**YOUR TASK:** Swap each "The reading is" in the records below for "The value shown is" and write the records out again with nothing else changed. Leave the pictures out.

[Stored items from a collection]
┌────────

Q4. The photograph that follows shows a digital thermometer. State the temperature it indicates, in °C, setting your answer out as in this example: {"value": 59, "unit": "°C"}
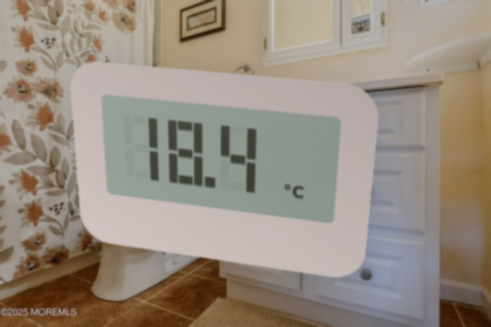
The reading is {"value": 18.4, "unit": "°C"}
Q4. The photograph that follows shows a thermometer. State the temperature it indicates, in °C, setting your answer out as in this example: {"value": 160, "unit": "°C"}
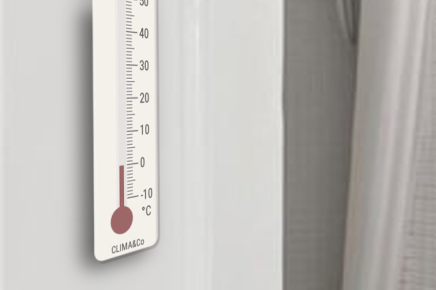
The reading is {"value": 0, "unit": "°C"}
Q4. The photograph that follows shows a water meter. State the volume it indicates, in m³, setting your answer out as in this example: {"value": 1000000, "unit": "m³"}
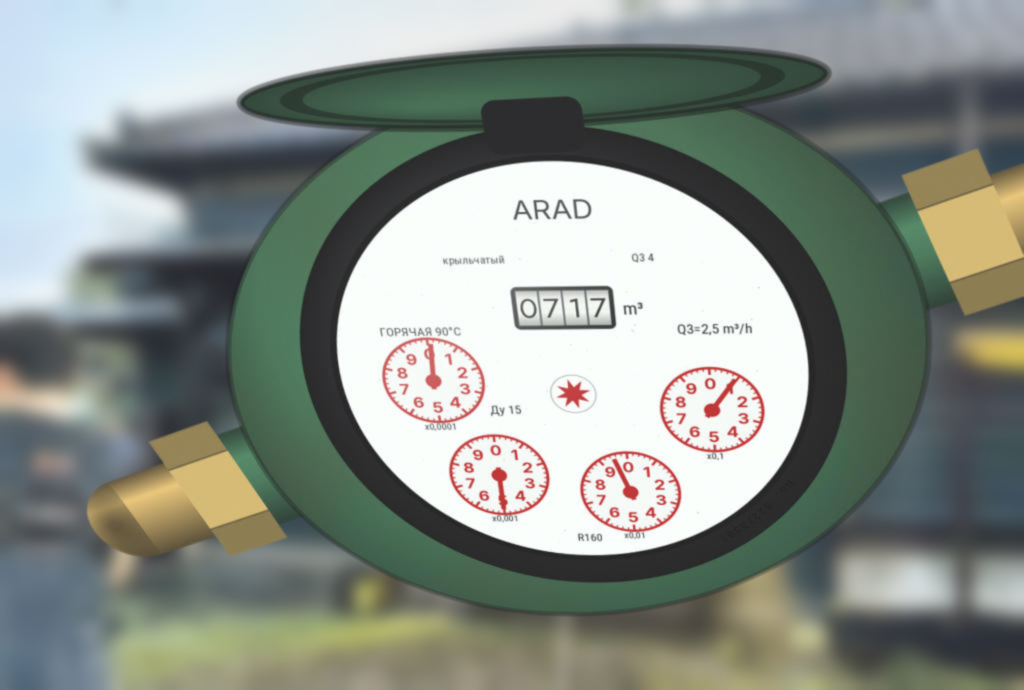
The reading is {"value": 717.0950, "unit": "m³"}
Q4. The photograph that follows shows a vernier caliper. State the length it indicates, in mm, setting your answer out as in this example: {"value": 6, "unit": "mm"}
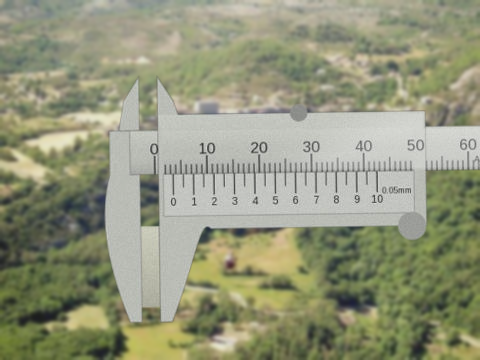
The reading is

└────────

**WRITTEN REPLY:**
Q4. The photograph that follows shows a digital thermometer. State the temperature it indicates, in °C, setting your answer out as in this example: {"value": 59, "unit": "°C"}
The value shown is {"value": 18.4, "unit": "°C"}
Q4. The photograph that follows shows a thermometer. State the temperature it indicates, in °C, setting your answer out as in this example: {"value": 160, "unit": "°C"}
The value shown is {"value": 0, "unit": "°C"}
Q4. The photograph that follows shows a water meter. State the volume it indicates, in m³, setting your answer out as in this example: {"value": 1000000, "unit": "m³"}
The value shown is {"value": 717.0950, "unit": "m³"}
Q4. The photograph that follows shows a vernier caliper. State the length it indicates, in mm, setting your answer out as in this example: {"value": 6, "unit": "mm"}
The value shown is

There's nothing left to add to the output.